> **Task item**
Every entry should be repeated exactly as written.

> **Records for the task**

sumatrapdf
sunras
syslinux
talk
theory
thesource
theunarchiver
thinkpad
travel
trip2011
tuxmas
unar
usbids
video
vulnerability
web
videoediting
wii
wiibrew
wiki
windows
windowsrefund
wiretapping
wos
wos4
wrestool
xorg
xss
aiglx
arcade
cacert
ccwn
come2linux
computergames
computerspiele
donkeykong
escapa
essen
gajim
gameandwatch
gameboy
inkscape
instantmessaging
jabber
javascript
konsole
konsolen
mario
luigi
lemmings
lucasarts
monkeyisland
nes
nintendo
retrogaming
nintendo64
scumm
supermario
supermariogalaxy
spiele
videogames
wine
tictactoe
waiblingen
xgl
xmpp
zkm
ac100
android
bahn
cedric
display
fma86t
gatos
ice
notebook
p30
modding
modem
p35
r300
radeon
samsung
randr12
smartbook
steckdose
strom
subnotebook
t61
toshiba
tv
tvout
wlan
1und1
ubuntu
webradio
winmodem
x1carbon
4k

> **Answer to the problem**
sumatrapdf
sunras
syslinux
talk
theory
thesource
theunarchiver
thinkpad
travel
trip2011
tuxmas
unar
usbids
video
vulnerability
web
videoediting
wii
wiibrew
wiki
windows
windowsrefund
wiretapping
wos
wos4
wrestool
xorg
xss
aiglx
arcade
cacert
ccwn
come2linux
computergames
computerspiele
donkeykong
escapa
essen
gajim
gameandwatch
gameboy
inkscape
instantmessaging
jabber
javascript
konsole
konsolen
mario
luigi
lemmings
lucasarts
monkeyisland
nes
nintendo
retrogaming
nintendo64
scumm
supermario
supermariogalaxy
spiele
videogames
wine
tictactoe
waiblingen
xgl
xmpp
zkm
ac100
android
bahn
cedric
display
fma86t
gatos
ice
notebook
p30
modding
modem
p35
r300
radeon
samsung
randr12
smartbook
steckdose
strom
subnotebook
t61
toshiba
tv
tvout
wlan
1und1
ubuntu
webradio
winmodem
x1carbon
4k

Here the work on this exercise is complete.